For experience, there are few niche events that beat the PBR and the ING New York City Marathon. However both have always had trouble growing their platform outside the event and into a global experience in a crowded fall landscape. As the PBR conducts its Championship at a sold out Thomas and Mack Center this weekend, they battle the NFL, college football, end of NASCAR, MLS Playoffs and the World Series for position, not to mention high school sports and other activities. Next weekend, the Marathon, easily not just the best one day spectacle bit one of the biggest revenue generators for sport for New York, will have a similar battle to gain interest outside of the millions in the New York area and race-specific fans around the world (it is not televised live outside of New York).
So as an answer to that problem, both properties are going all in on the digital side. The Marathon has launched an app this week that will not just give people the ability to follow anyone on the course, it will also give partner brands like Dunkin Donuts the chance to activate with promotions at all their spots along the route, as well as provide fitness tips to anyone looking to improve their own health and well being. Want to follow celebrities like Christy Turlington or Apollo Ohno? Their is a place on the app for that. Brands will also be able to capture data and engage with followers not just in New York, but from wherever they are following along around the world, so the potential for ING to ping and promote to customers who they know are brand loyal and interested in healthy activities brings even more added value. It is not the same as live national TV, but it is a great next step in brand engagement for an event that grows in stature every year and can really morph into an event and experience that lives well beyond the five boroughs of New York.

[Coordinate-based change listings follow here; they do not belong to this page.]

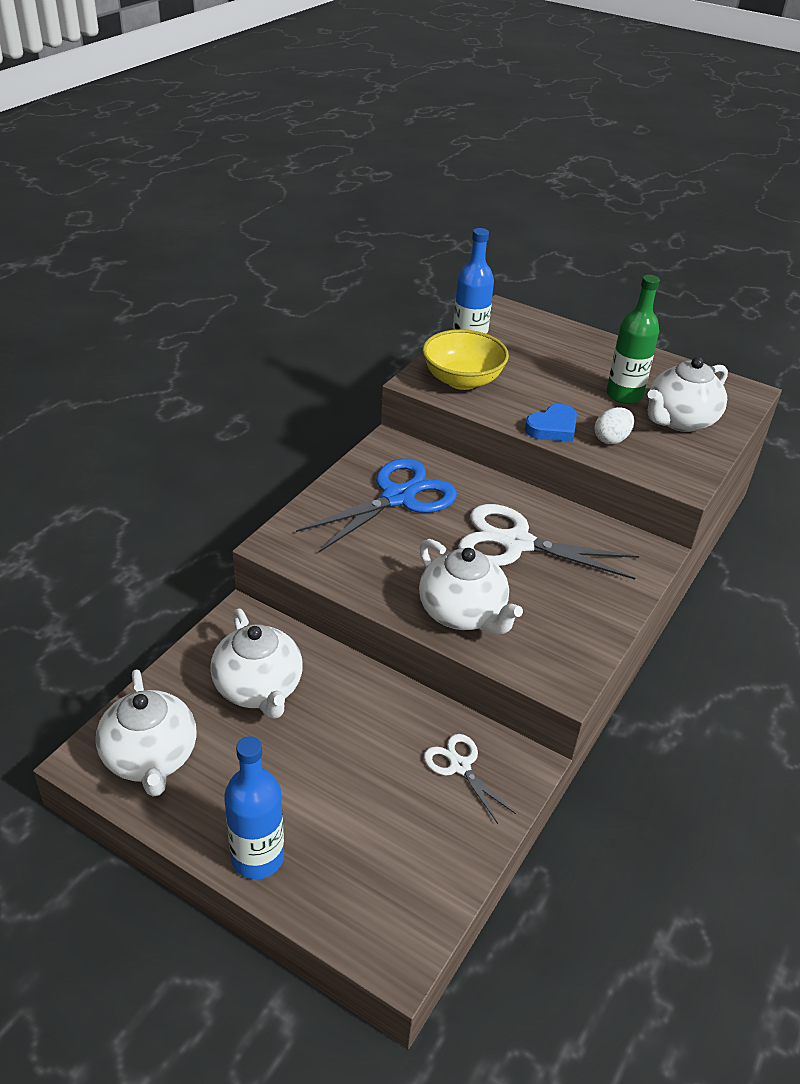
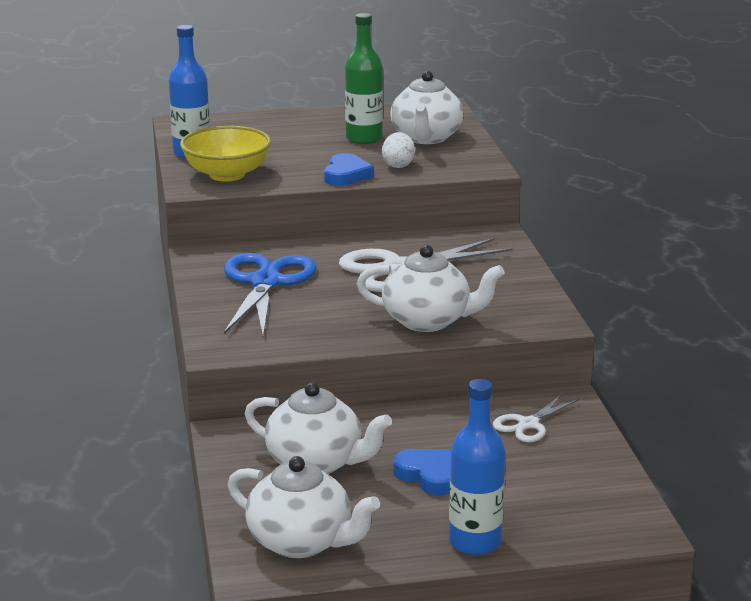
camera: 40 degrees left, 15 degrees down
white scissors [424,734,516,824] -> white scissors turned 60 degrees counterclockwise [493,393,580,442]
none -> blue heart [393,449,451,495]

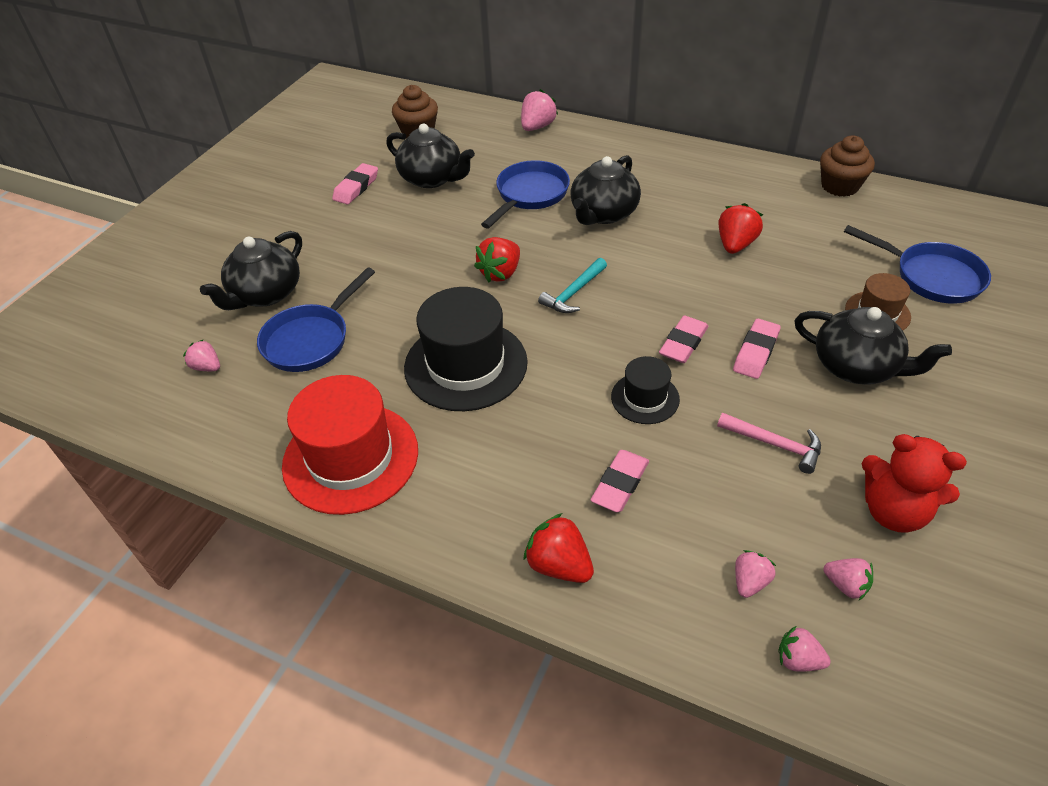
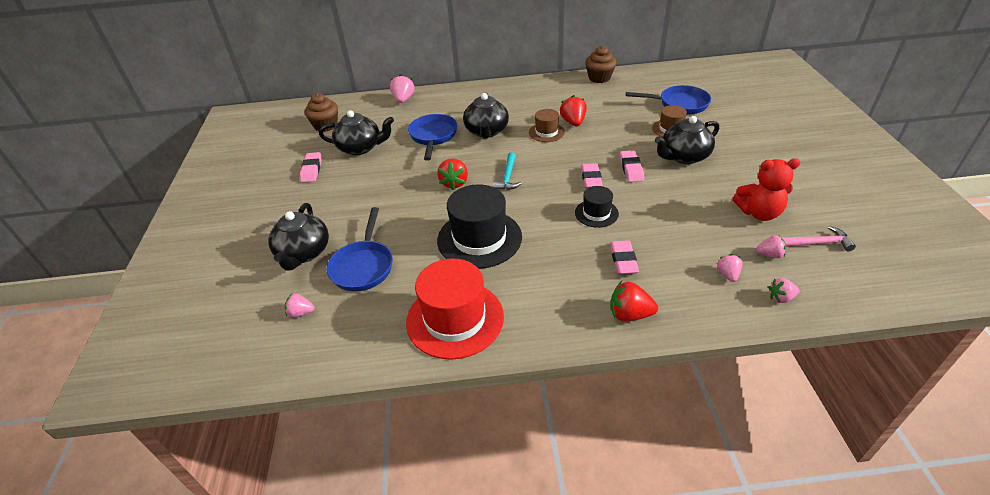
camera: 30 degrees left, 5 degrees down
pink hammer [717,413,821,474] -> pink hammer moved to [781,226,856,251]
black teapot [794,307,952,385] -> black teapot turned 150 degrees clockwise [655,116,719,164]
none -> brown hat [529,109,565,142]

The PBR is a little different. The circuit has continued to make great strides in embracing and growing its core followers, those who fill arenas year round watching the bulls and riders battle it out. They have made some strides in expanding into popular culture, but now will take the next step in lifting that experience from just the arena into the digital space like never before. PBR is a natural for casual gaming expansion, and the relative speed of the rides makes it perfect for a male audience that wants things quick and exciting. By pushing the emphasis to more of a digital play, the PBR can enhance their TV partnerships and really give their loyal partner brands the chance to engage not just at events, but in instant online contests and rewards programs like never before. Like the Marathon, millions of fans of the sport won’t be at the events in Vegas. However they now have a better, richer online experience to stay engaged and involved, and one which can compliment the live television broadcast from wherever they are as fans on a busy fall weekend. Mobile changes the perameters of that engagement for the active, and now the PBR has a better way to engage those fast-moving fans.
Neither app will ever replace the live event for the Marathon or the PBR, but growing that footprint is key, and be spending time effort and dollars to engage in the mobile space, both organizations can take a broad step forward for those who choose to follow, as well as for the brands or choose to grow with them.